Cipla pharmaceuticals, India, have also developed LPV/r adult (200mg/50mg) and paediatric tablets (100mg/25mg) using melt extrusion technology, as well as pellets (mini-‘melt’ tablets formulation (in the same 4:1 drug ratio), stored in 40/10 mg capsules, which can be opened and administered orally to small children, as it allows the drug to be easily mixed with food and offers the other advantage of being alcohol-free.

LPV/r pellets represent a clear advantage in comparison with the liquid formulation in terms of logistic, acceptability but the poor taste is still present[vi].

DNDi created a paediatric HIV program in 2011 with objectives to formulate two heatstable LPV/r FDCs and a heatstable RTV solid formulation which are well taste masked.
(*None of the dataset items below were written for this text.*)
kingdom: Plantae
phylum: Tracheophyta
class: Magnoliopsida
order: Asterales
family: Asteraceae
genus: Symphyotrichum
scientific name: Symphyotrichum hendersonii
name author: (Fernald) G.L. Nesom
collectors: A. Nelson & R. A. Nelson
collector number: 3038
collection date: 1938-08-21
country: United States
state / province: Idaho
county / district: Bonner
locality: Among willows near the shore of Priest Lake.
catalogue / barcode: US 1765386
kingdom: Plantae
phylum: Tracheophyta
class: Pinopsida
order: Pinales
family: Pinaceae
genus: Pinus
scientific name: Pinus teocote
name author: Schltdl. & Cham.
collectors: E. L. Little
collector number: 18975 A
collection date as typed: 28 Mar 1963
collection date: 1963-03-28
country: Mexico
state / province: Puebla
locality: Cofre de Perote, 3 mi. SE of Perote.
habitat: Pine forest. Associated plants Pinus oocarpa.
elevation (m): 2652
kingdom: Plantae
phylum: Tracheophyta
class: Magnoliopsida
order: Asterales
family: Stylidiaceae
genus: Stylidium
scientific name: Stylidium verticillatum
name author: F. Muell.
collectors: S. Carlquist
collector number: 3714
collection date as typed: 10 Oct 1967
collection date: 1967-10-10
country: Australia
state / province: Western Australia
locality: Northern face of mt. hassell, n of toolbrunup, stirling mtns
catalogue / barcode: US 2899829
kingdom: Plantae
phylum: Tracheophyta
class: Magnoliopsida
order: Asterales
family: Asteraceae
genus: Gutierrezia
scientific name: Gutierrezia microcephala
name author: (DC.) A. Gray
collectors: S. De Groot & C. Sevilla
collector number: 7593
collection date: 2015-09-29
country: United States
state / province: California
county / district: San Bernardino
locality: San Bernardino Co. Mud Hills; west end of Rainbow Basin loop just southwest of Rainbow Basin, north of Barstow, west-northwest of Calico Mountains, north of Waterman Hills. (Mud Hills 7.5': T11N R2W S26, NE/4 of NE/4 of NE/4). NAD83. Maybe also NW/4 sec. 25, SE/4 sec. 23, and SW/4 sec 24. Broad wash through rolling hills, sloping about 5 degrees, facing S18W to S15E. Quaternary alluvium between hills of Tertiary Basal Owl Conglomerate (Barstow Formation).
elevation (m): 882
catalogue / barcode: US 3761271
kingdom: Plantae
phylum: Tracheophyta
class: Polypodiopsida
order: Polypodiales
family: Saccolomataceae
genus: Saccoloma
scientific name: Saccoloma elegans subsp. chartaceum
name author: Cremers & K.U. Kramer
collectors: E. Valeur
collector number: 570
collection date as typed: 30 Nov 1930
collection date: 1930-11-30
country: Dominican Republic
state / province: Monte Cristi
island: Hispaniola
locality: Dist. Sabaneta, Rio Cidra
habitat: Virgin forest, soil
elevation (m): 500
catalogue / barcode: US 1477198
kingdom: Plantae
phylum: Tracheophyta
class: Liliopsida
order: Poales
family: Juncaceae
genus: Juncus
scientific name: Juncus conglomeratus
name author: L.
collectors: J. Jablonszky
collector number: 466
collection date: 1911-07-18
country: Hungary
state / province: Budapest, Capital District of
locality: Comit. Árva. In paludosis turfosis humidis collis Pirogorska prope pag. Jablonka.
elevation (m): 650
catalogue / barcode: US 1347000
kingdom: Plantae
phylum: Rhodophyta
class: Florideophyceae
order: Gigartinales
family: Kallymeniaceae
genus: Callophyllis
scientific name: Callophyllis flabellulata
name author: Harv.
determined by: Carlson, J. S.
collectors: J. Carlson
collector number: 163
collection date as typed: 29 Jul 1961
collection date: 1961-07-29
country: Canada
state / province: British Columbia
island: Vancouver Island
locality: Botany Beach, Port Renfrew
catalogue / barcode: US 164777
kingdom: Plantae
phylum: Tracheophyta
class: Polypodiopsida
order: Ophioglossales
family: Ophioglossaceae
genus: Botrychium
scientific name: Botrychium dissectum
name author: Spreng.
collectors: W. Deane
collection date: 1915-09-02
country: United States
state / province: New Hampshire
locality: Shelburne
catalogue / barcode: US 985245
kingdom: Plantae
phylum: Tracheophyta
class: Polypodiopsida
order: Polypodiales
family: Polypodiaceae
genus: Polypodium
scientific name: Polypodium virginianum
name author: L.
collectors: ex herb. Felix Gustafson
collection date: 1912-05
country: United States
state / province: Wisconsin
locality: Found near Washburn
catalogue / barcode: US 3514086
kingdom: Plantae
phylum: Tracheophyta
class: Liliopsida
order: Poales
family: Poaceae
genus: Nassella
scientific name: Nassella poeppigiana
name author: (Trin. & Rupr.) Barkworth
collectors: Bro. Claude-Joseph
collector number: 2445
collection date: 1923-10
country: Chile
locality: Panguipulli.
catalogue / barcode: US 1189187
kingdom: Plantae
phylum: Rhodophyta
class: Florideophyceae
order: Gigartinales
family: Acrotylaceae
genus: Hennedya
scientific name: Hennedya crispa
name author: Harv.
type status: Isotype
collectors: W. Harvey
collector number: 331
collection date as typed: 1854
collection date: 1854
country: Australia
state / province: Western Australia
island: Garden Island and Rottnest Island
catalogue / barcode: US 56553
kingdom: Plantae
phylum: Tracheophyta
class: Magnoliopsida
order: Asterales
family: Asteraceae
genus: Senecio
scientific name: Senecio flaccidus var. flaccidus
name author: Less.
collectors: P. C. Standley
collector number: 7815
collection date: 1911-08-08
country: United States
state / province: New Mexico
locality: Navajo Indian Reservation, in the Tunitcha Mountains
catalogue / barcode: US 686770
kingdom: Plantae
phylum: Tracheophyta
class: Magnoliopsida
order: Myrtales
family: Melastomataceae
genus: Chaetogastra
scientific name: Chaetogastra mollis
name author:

Before these formulations are made available, DNDi is committed to make alternative formulations such as the LPV/r pellets developed by Cipla in combination with existing dual NRTI FDCs available for treatment for children infected with HIV in resource poor settings.

The implementation study described below will be carried out to provide supportive clinical data on the feasibility, efficacy, safety, and PK of LPV based therapies in routine treatment setting and will be based on the existing LPV/r pellets which already represent a clear advantage in comparison with the liquid formulation.



[i] DNDi proposal to UNITAID (Forecasting paediatric ARV needs based on WHO estimates of new infection), 2012

[ii]Newell ML, Coovadia H, Cortina-Borja M, Rollins N, Gaillard P, Dabis Ffor the Ghent International AIDS Society (IAS) working group on HIV in women and children. Mortality among infected and uninfected infants born to HIV-infected mothers in Africa: a pooled analysis. Lancet 2004; 364: 1236-1243.

[iii]Violari A, Paed. F. C., Lindsey J.C., Hughes M.D., Mujuru H.A.,  Barlow-Mosha L, et al. Nevirapine versus ritonavir-boosted lopinavir for HIV-infected children. N Engl J Med 2012; 366(25):2380-9 & Palumbo P, Lindsey JC, Hughes MD, et al. Antiretroviral treatment for children with peripartum  nevirapine exposure. N Engl J Med. 2010;363(16):1510-1520

[iv] http://www.rxabbvie.com/pdf/kaletratabpi.pdf

[v]Consolidated Guidelines on the Use of Antiretroviral Drugs for Treating and Preventing HIV Infection. Recommendations for a public health approach, June 2013. Geneva: WHO; 2013.

[vi] Musiime V, FillekesQ, KasiyreP, et al. Pharmacokinetics and acceptability of a new generic lopinavir/ritonavir sprinkle formulation compared with syrup/tablets in African, HIV-infected infants and children according to WHO weight-band dose recommendations (CHAPAS-2). 4th International Workshop on HIV Pediatrics; 2012 July 20–21; Washington DC.